* my beautiful world *

Where my life journeys get more beautiful each day because of all the special people and unique experiences in my life...

Monday, October 19, 2009

An Awesome Weekend!

Last Friday was my first cell group meeting after my labor. I was physically tired from taking care of Charis, working, & going to the hospital to visit my brother. So during the preaching, I had to try very hard to keep awake. I saw James yawning a few times too! ;) But I was really glad I'd made it for cell group meeting. I didn't realise how much I missed the presence of God until we worship Him after the preaching. It dawned on to me that the presence of God is my home - that's where I belong, that's where I grown up in. God spoke to both James & me. When I'm soak in the presence of God, just hearing His voice & Him reassuring me of His love is good enough. I don't even need Him to give solutions for my situation anymore.

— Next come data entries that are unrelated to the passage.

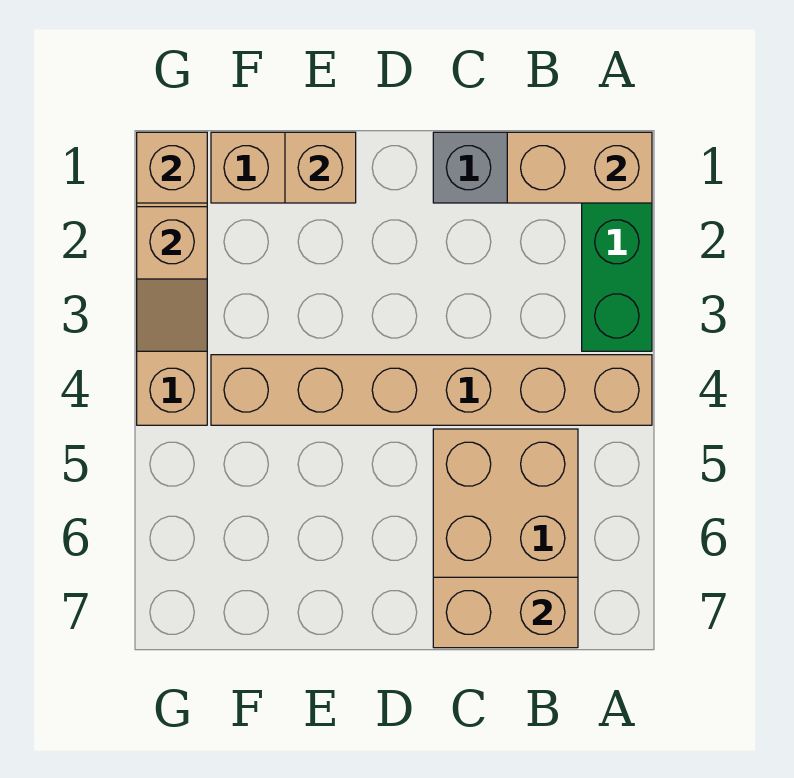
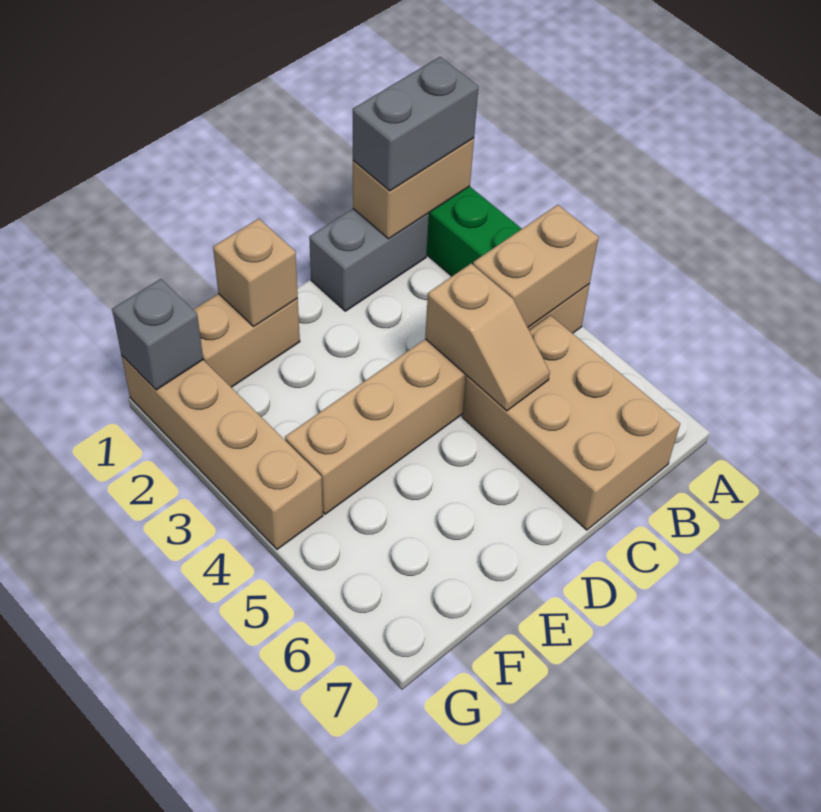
none -> grey brick A1:B1 level 3
tan brick B7:C7 level 2 -> tan brick A4:B4 level 2
tan brick G1 level 2 -> grey brick G1 level 2
tan slope G2:G3 level 2 top 2 -> tan slope C4:C5 level 2 top 4

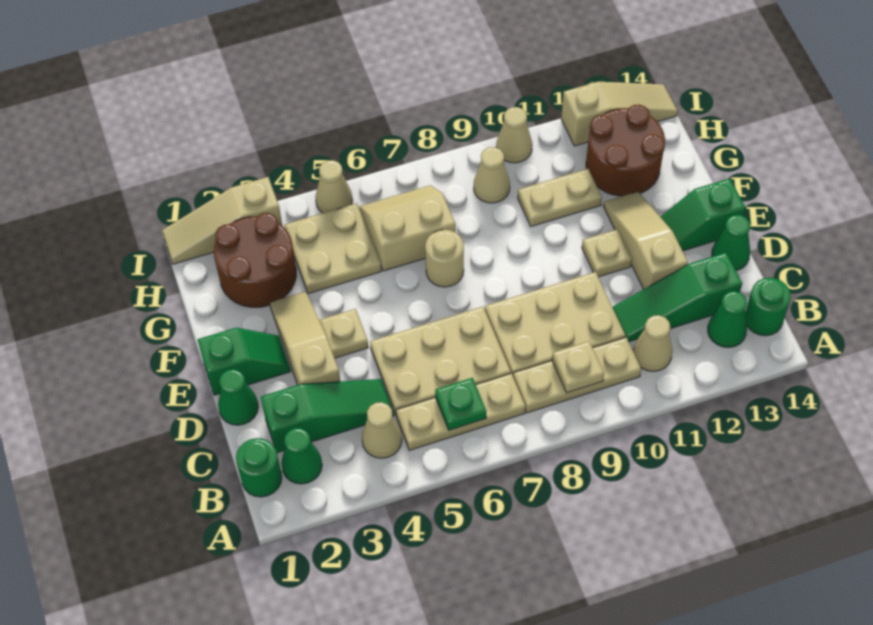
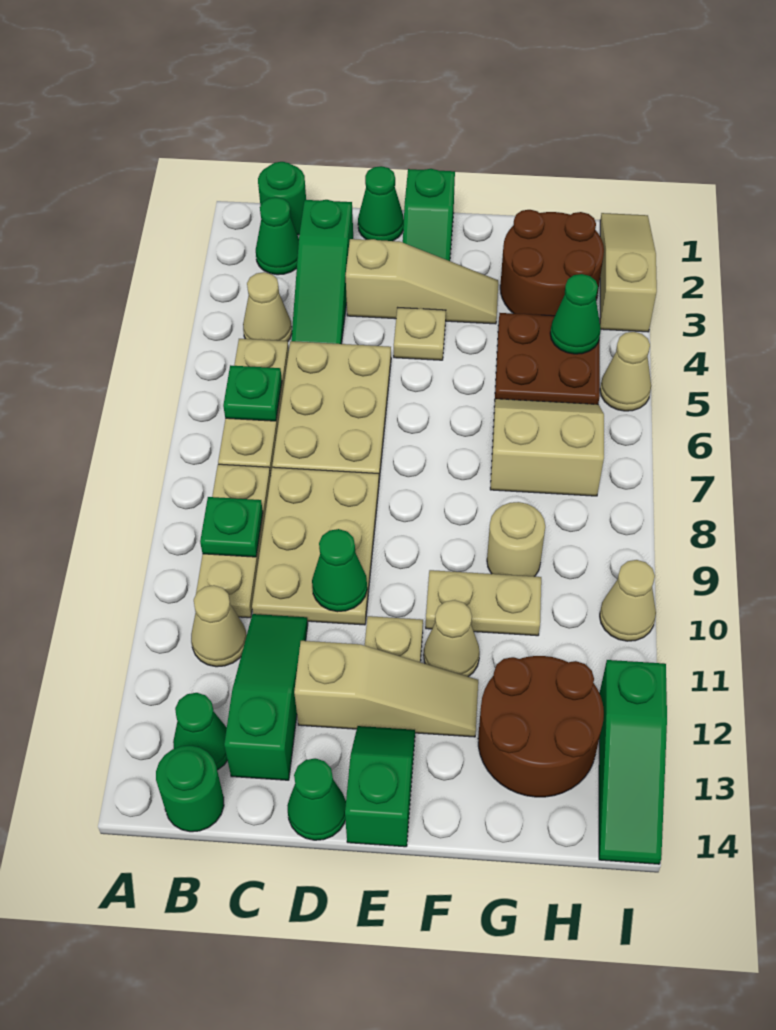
tan plate B9 level 2 -> green plate B9 level 2
none -> green cone D10 level 2
tan round brick F7 level 1 -> tan round brick G9 level 1
tan plate G4:H5 level 1 -> brown plate G4:H5 level 1
tan slope G6:H7 level 1 top G -> tan slope G6:H7 level 1 top 7
tan plate G10:G11 level 1 -> tan plate F10:G10 level 1
none -> green cone H4 level 2
tan cone H9 level 1 -> tan cone F11 level 1
tan slope I12:I14 level 1 top 12 -> green slope I12:I14 level 1 top 12

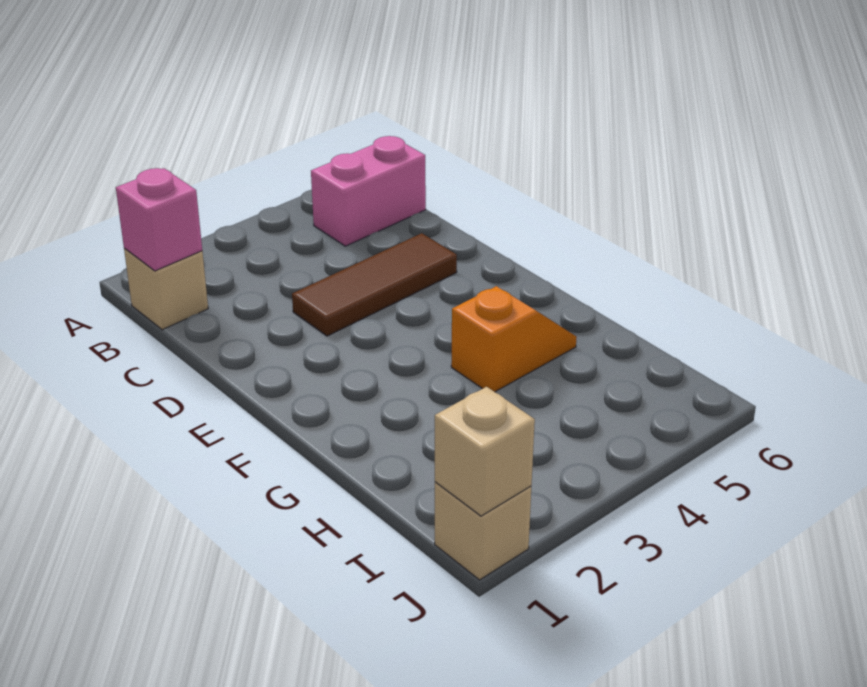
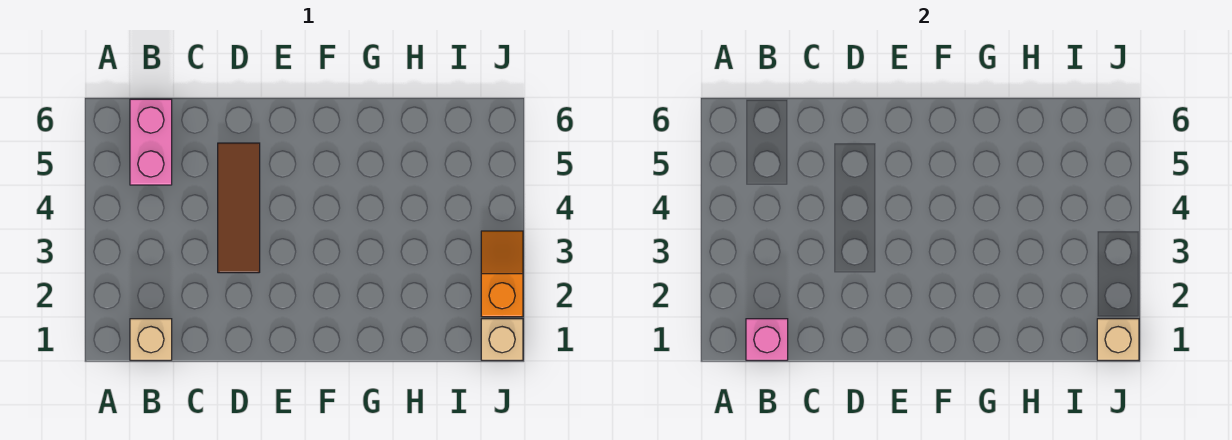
orange slope G4:G5 level 1 top 4 -> orange slope J2:J3 level 1 top 2

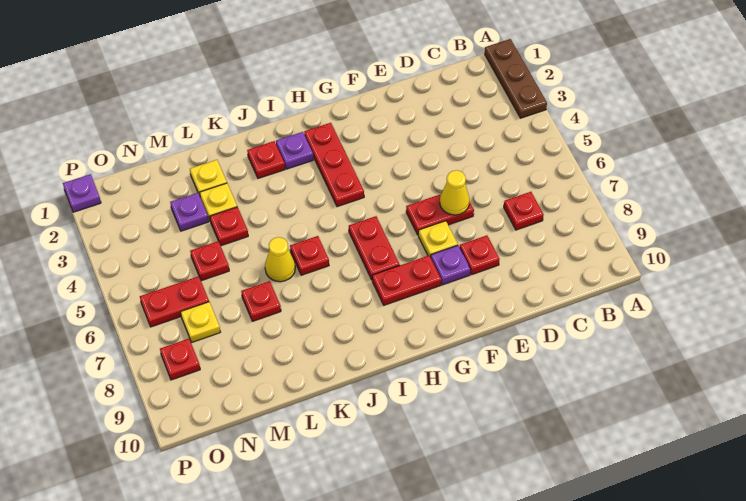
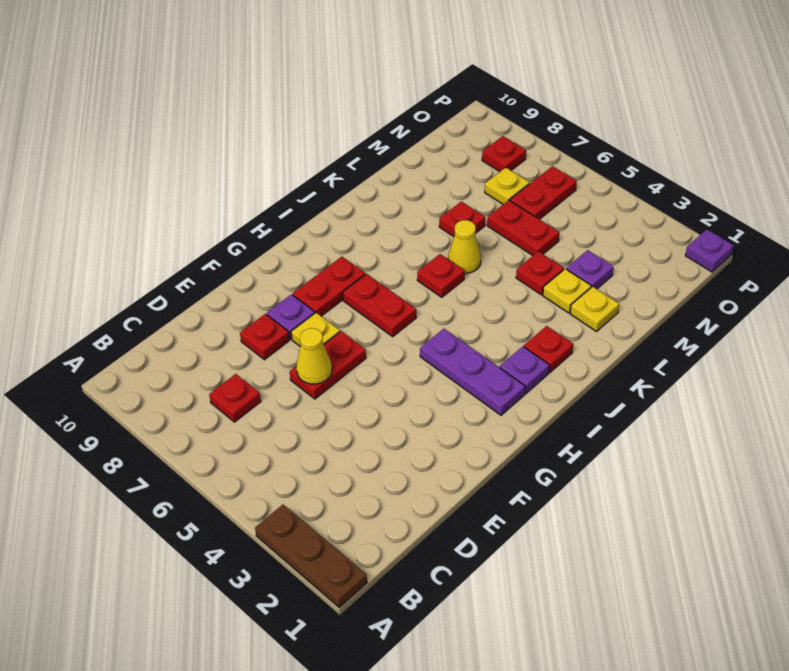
red plate H2:H4 level 1 -> purple plate H2:H4 level 1
red plate M5 level 1 -> red plate M5:M6 level 1

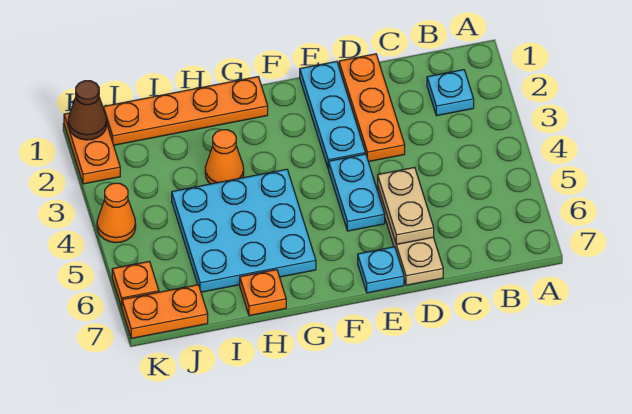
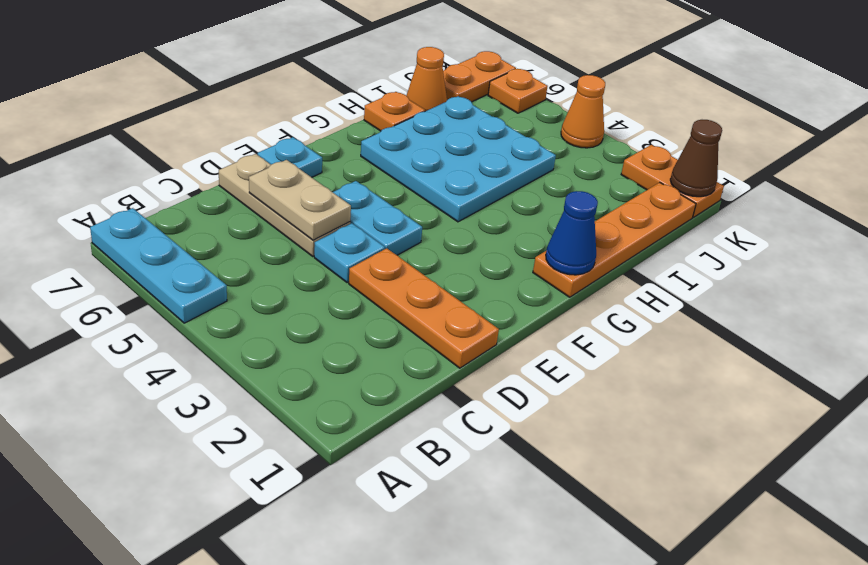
cyan plate B2 level 1 -> cyan plate D4 level 1
cyan plate E1:E3 level 1 -> cyan plate A5:A7 level 1
none -> blue cone G1 level 2
orange cone H3 level 1 -> orange cone I7 level 1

The next day was just as awesome. I finally got to meet my JAMs students again! =) I didn't tell my N11 students beforehand that I was going to turn up because I was hoping to give them a surprise, so I was a little disappointed when some of them didn't come on that day. Some of them asked me about Charis, and it made me very happy :) I was happy not because they asked me about someone who is precious to me, but I was happy because it shows that they have learn to be interested in others & to care for them too. It brings joy to me to see that my "children" have "grown up".




On the same afternoon, I attended church service. Pastor Zhuang said, "Don't stay in your valley, but walk through it. Keep walking." I like that! I'm not going to stay, I am going to walk! As what he said, "we are planted, not buried". Whatever buried is dead, but whatever that is planted will birth forth in due season. I am going to bring life into my situation at God's timing!

Yesterday, I went out with some of my close girlfriends. One of them is going through a difficult time too & she is fasting for 40 days. That's a person who don't sit around and moan, but is actively depending on God. Sometimes she may become emotional again, after all, she is human right? But I know she will come out of it stronger.

I was really happy to be able to hang out with my girlfriends again. I am determined that I'm still going to have a life even though I have Charis now. I just have to make more effort. Motherhood doesn't mean your life just evolve around your children. James and me are already planning for our next honeymoon :) & I am also making sure I get back into shape by losing those "pregnancy fats".